しかしその夜は熊は現れませんでした。2日後には下山する予定なので出来ればこのまま姿を見せないでくれ・・・とも思いましたが、それでは小屋が再び壊される恐れがある。出てきて欲しくないけど、できれば罠にかかって欲しい。複雑な思いです。

そして次の夜、熊がやってきました。仕掛けた罠からガサゴソと物音がします。罠といっても蓋の空いた一斗缶を半分ほど地面に埋めて、中におもりの石と蜂蜜を入れただけの簡単なもの。月明かりがあっても熊の姿は見えないので、微かに輝く一斗缶を的にして撃つとCさんが言っていました。

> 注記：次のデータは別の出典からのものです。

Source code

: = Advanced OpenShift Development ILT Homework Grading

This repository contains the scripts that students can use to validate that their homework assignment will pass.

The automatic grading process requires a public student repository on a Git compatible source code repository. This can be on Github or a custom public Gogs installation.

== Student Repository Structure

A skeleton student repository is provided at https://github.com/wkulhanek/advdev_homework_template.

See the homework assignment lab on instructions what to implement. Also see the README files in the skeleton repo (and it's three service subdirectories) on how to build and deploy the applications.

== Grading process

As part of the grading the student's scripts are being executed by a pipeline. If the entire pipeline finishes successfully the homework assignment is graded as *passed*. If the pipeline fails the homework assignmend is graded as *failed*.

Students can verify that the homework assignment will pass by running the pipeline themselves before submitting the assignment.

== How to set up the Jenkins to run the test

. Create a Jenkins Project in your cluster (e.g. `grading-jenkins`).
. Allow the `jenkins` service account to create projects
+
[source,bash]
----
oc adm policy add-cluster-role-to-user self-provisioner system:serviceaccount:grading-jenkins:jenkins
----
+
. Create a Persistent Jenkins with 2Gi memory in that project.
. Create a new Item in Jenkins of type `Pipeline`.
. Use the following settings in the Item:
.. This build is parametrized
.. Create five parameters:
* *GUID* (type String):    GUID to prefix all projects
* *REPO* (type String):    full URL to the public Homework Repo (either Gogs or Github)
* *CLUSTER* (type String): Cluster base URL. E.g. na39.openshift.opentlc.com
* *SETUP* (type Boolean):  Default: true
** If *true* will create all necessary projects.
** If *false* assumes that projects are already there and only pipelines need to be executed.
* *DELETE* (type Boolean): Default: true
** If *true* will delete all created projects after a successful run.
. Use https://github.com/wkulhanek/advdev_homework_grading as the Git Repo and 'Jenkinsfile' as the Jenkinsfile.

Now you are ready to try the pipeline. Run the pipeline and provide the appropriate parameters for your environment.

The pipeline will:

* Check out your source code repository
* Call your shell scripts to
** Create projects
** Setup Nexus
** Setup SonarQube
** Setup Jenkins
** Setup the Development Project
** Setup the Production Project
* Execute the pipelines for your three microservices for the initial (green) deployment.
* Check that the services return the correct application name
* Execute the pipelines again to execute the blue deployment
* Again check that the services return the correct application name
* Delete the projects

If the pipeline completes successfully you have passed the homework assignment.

Cさんが撃ったのは5発だったと思います。そのあとすぐにCさんが言いました。「終了。一杯飲んでから寝よう」



翌朝。体長1メートルほどの熊が一斗缶の脇に倒れていました。

Cさんは慣れた手つきで熊の指(手のひら?)を切り落とし、2重にしたビニール袋に詰めていました。そのあと2人で熊を少し離れた場所まで引きずって、穴を掘って埋めました。

「熊の手はどうするんですか?」

「害獣駆除の証拠として提出する。本来なら先に申請を出して、許可が下りてから駆除するんだけど、順序が逆になることもある。許可が下りた後に証拠提出すれば問題にならない。まあ、暗黙の了解って奴だね」

「熊って食べられないんですか?」

Cさん尋ねたところ

「食べれば旨いらしいが、下処理に手間がかかる。買い取ってくれる業者もいるけど、解体と運ぶ手間を考えれば割に合わない。小屋のバイト代と害獣駆除の報奨金が出るから、それでだけで充分」

とのことです。


以上、酒の席で山屋Dから聞いた貴重な体験談でした。多少のアレンジはあるでしょうが、おそらくすべて事実です。山屋Dとはそんな男。



参考資料

地域によっては頭部を提出するらしい。